===== DATASET EXCERPTS
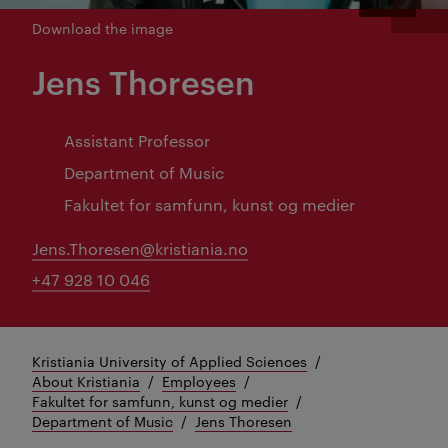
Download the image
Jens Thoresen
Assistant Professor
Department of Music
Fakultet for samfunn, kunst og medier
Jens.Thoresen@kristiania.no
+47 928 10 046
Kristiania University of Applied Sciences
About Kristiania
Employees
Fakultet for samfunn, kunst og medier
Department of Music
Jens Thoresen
==========
### WHAT YOU WILL DO
Rewrite the text lines of the data items above as a numbered list, skipping any blank lines and leaving out the picture.

### EXERCISE RESPONSE
1. Download the image
2. Jens Thoresen
3. Assistant Professor
4. Department of Music
5. Fakultet for samfunn, kunst og medier
6. Jens.Thoresen@kristiania.no
7. +47 928 10 046
8. Kristiania University of Applied Sciences
9. About Kristiania
10. Employees
11. Fakultet for samfunn, kunst og medier
12. Department of Music
13. Jens Thoresen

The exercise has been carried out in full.